Take Creative Risks — But Don’t Stray Too Far From A Mascot’s Original Appeal
Manny Galán, Executive Creative Director at Grey Group, has spent years in the orbit of characters. He previously worked alongside Danger Pigeon Studios’ Creative Director Pat Giles at Saatchi & Saatchi, overseeing cereal characters like the Trix Rabbit, Lucky the Leprechaun, and the Monster Cereals for General Mills.
While Galán believes there are several reasons why classic mascots are declining, he reflects on the problem that what characters originally represent is becoming outdated. Galán recalls moments throughout his career where he tried to convince clients to hit refresh on certain characters. Many wouldn’t budge in moving the needle.
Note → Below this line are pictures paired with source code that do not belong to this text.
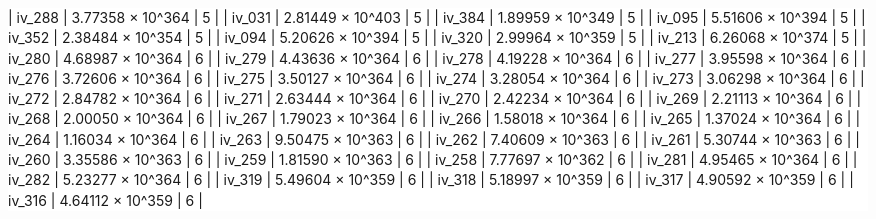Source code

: | iv_288 | 3.77358 × 10^364 | 5 |
| iv_031 | 2.81449 × 10^403 | 5 |
| iv_384 | 1.89959 × 10^349 | 5 |
| iv_095 | 5.51606 × 10^394 | 5 |
| iv_352 | 2.38484 × 10^354 | 5 |
| iv_094 | 5.20626 × 10^394 | 5 |
| iv_320 | 2.99964 × 10^359 | 5 |
| iv_213 | 6.26068 × 10^374 | 5 |
| iv_280 | 4.68987 × 10^364 | 6 |
| iv_279 | 4.43636 × 10^364 | 6 |
| iv_278 | 4.19228 × 10^364 | 6 |
| iv_277 | 3.95598 × 10^364 | 6 |
| iv_276 | 3.72606 × 10^364 | 6 |
| iv_275 | 3.50127 × 10^364 | 6 |
| iv_274 | 3.28054 × 10^364 | 6 |
| iv_273 | 3.06298 × 10^364 | 6 |
| iv_272 | 2.84782 × 10^364 | 6 |
| iv_271 | 2.63444 × 10^364 | 6 |
| iv_270 | 2.42234 × 10^364 | 6 |
| iv_269 | 2.21113 × 10^364 | 6 |
| iv_268 | 2.00050 × 10^364 | 6 |
| iv_267 | 1.79023 × 10^364 | 6 |
| iv_266 | 1.58018 × 10^364 | 6 |
| iv_265 | 1.37024 × 10^364 | 6 |
| iv_264 | 1.16034 × 10^364 | 6 |
| iv_263 | 9.50475 × 10^363 | 6 |
| iv_262 | 7.40609 × 10^363 | 6 |
| iv_261 | 5.30744 × 10^363 | 6 |
| iv_260 | 3.35586 × 10^363 | 6 |
| iv_259 | 1.81590 × 10^363 | 6 |
| iv_258 | 7.77697 × 10^362 | 6 |
| iv_281 | 4.95465 × 10^364 | 6 |
| iv_282 | 5.23277 × 10^364 | 6 |
| iv_319 | 5.49604 × 10^359 | 6 |
| iv_318 | 5.18997 × 10^359 | 6 |
| iv_317 | 4.90592 × 10^359 | 6 |
| iv_316 | 4.64112 × 10^359 | 6 |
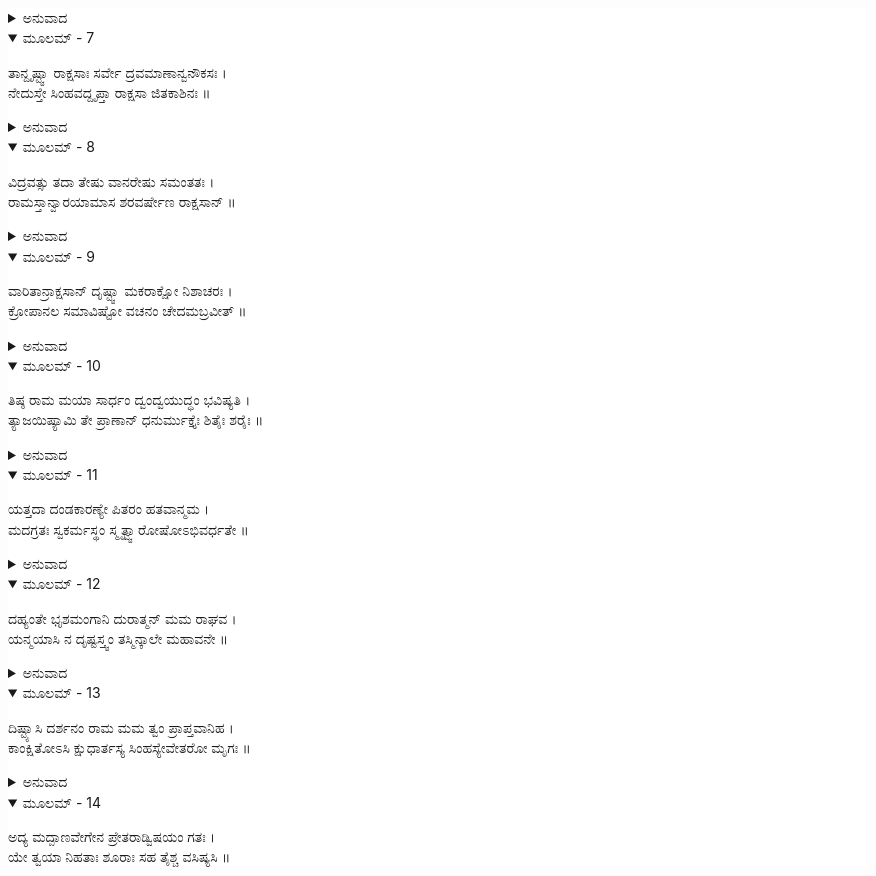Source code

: <details><summary>ಅನುವಾದ</summary></details>

<details open><summary>ಮೂಲಮ್ - 7</summary>

ತಾನ್ದೃಷ್ಟ್ವಾ ರಾಕ್ಷಸಾಃ ಸರ್ವೇ ದ್ರವಮಾಣಾನ್ವನೌಕಸಃ ।  
ನೇದುಸ್ತೇ ಸಿಂಹವದ್ದೃಪ್ತಾ ರಾಕ್ಷಸಾ ಜಿತಕಾಶಿನಃ ॥
</details>

<details><summary>ಅನುವಾದ</summary></details>

<details open><summary>ಮೂಲಮ್ - 8</summary>

ವಿದ್ರವತ್ಸು ತದಾ ತೇಷು ವಾನರೇಷು ಸಮಂತತಃ ।  
ರಾಮಸ್ತಾನ್ವಾರಯಾಮಾಸ ಶರವರ್ಷೇಣ ರಾಕ್ಷಸಾನ್ ॥
</details>

<details><summary>ಅನುವಾದ</summary></details>

<details open><summary>ಮೂಲಮ್ - 9</summary>

ವಾರಿತಾನ್ರಾಕ್ಷಸಾನ್ ದೃಷ್ಟ್ವಾ ಮಕರಾಕ್ಷೋ ನಿಶಾಚರಃ ।  
ಕ್ರೋಪಾನಲ ಸಮಾವಿಷ್ಟೋ ವಚನಂ ಚೇದಮಬ್ರವೀತ್ ॥
</details>

<details><summary>ಅನುವಾದ</summary></details>

<details open><summary>ಮೂಲಮ್ - 10</summary>

ತಿಷ್ಠ ರಾಮ ಮಯಾ ಸಾರ್ಧಂ ದ್ವಂದ್ವಯುದ್ಧಂ ಭವಿಷ್ಯತಿ ।  
ತ್ಯಾಜಯಿಷ್ಯಾಮಿ ತೇ ಪ್ರಾಣಾನ್ ಧನುರ್ಮುಕ್ತೈಃ ಶಿತೈಃ ಶರೈಃ ॥
</details>

<details><summary>ಅನುವಾದ</summary></details>

<details open><summary>ಮೂಲಮ್ - 11</summary>

ಯತ್ತದಾ ದಂಡಕಾರಣ್ಯೇ ಪಿತರಂ ಹತವಾನ್ಮಮ ।  
ಮದಗ್ರತಃ ಸ್ವಕರ್ಮಸ್ಥಂ ಸ್ಮೃತ್ವ್ವಾರೋಷೋಽಭಿವರ್ಧತೇ ॥
</details>

<details><summary>ಅನುವಾದ</summary></details>

<details open><summary>ಮೂಲಮ್ - 12</summary>

ದಹ್ಯಂತೇ ಭೃಶಮಂಗಾನಿ ದುರಾತ್ಮನ್ ಮಮ ರಾಘವ ।  
ಯನ್ಮಯಾಸಿ ನ ದೃಷ್ಟಸ್ತ್ವಂ ತಸ್ಮಿನ್ಕಾಲೇ ಮಹಾವನೇ ॥
</details>

<details><summary>ಅನುವಾದ</summary></details>

<details open><summary>ಮೂಲಮ್ - 13</summary>

ದಿಷ್ಟ್ಯಾಸಿ ದರ್ಶನಂ ರಾಮ ಮಮ ತ್ವಂ ಪ್ರಾಪ್ತವಾನಿಹ ।  
ಕಾಂಕ್ಷಿತೋಽಸಿ ಕ್ಷುಧಾರ್ತಸ್ಯ ಸಿಂಹಸ್ಯೇವೇತರೋ ಮೃಗಃ ॥
</details>

<details><summary>ಅನುವಾದ</summary></details>

<details open><summary>ಮೂಲಮ್ - 14</summary>

ಅದ್ಯ ಮದ್ಪಾಣವೇಗೇನ ಪ್ರೇತರಾಡ್ವಿಷಯಂ ಗತಃ ।  
ಯೇ ತ್ವಯಾ ನಿಹತಾಃ ಶೂರಾಃ ಸಹ ತೈಶ್ಚ ವಸಿಷ್ಯಸಿ ॥
</details>
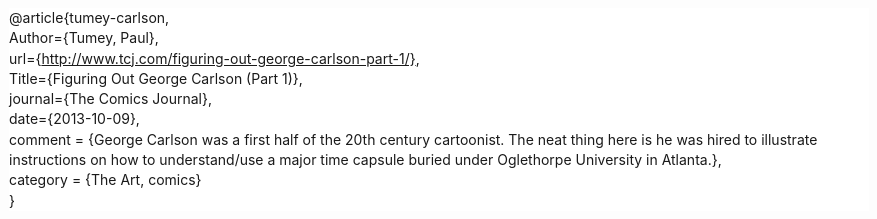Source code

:  
@article{tumey-carlson,  
  Author={Tumey, Paul},  
  url={http://www.tcj.com/figuring-out-george-carlson-part-1/},  
  Title={Figuring Out George Carlson (Part 1)},  
  journal={The Comics Journal},  
  date={2013-10-09},  
  comment = {George Carlson was a first half of the 20th century cartoonist. The neat thing here is he was hired to illustrate instructions on how to understand/use a major time capsule buried under Oglethorpe University in Atlanta.},  
  category = {The Art, comics}  
}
They had been doing what had proven to work for so long that failure wasn’t an option.
In Galán’s words, “They just want to rotate on, keep the train moving, then pass it off to the next person like a game of hot potato.”
Case Study: Charlie The Tuna, Mr. Clean, The Kool-Aid Man, and Green Giant
Not that there’s anything wrong about wanting to be protective of a brand mascot’s identity, of course. The biggest problem becomes less about the character and whatever pedestal it’s mounted on and more about the brand’s fear of not experiencing immediate success.
Galán points to the characters listed above as examples of characters that have taken various degrees of risk and had it pay off. Deutsch New York brought a more lifelike Green Giant back to the Valley in 2017. StarKist’s Charlie the Tuna ran a fun alTUNAtive Presidential campaign in 2016. And Mr. Clean has proven he, well, knows how to clean up nicely in cheeky Super Bowl spots. Each has become a little more modernized visually, but remain very much the same character they have always been.
The real win, according to Galán, is when an original character is adapted in one of two ways. The brand mascot may embrace modern day sensibilities or become meta and allow its self-awareness to resonate with modern audiences. In either scenario, they are still able to remain true to their origins.
Charlie The Tuna’s Human Touch
John Gilbert is the Group Creative Director at quench, the ad agency that helped bring spokesfish Charlie the Tuna into the digital age. In addition to his tongue-in-cheek political campaign, Charlie stars in commercials with actress Candace Cameron Bure and celebrates “Sorry Charlie Day” a holiday dedicated to his beloved catchphrase each year. Charlie has a full persona, and it’s that kind of human touch that allows the Beatnik spokesfish to thrive.
“Characters are at their best when they bring a human touch to a brand,” Gilbert says. “The key to working with them now is to make sure they have a full and modern perspective. Ask yourself what they would binge watch on Netflix, the kind of transportation they would use, and whether they live on the beach in Malibu or a hollowed-out tree trunk. Characters can ignore rules humans can’t. When you build a full persona around the character — thinking beyond a 15-second video — you can use their unique point of view to open creative doors human actors can’t walk through.”
“It’s a fine line between reverential modernization and total lack of understanding of what actually makes a character or brand appealing,” Galán says. “Move too far from the core essence of what made the character popular to begin with and you distance yourself from the fan base. Don’t move it enough and no one notices and everyone wonders why you bothered at all.”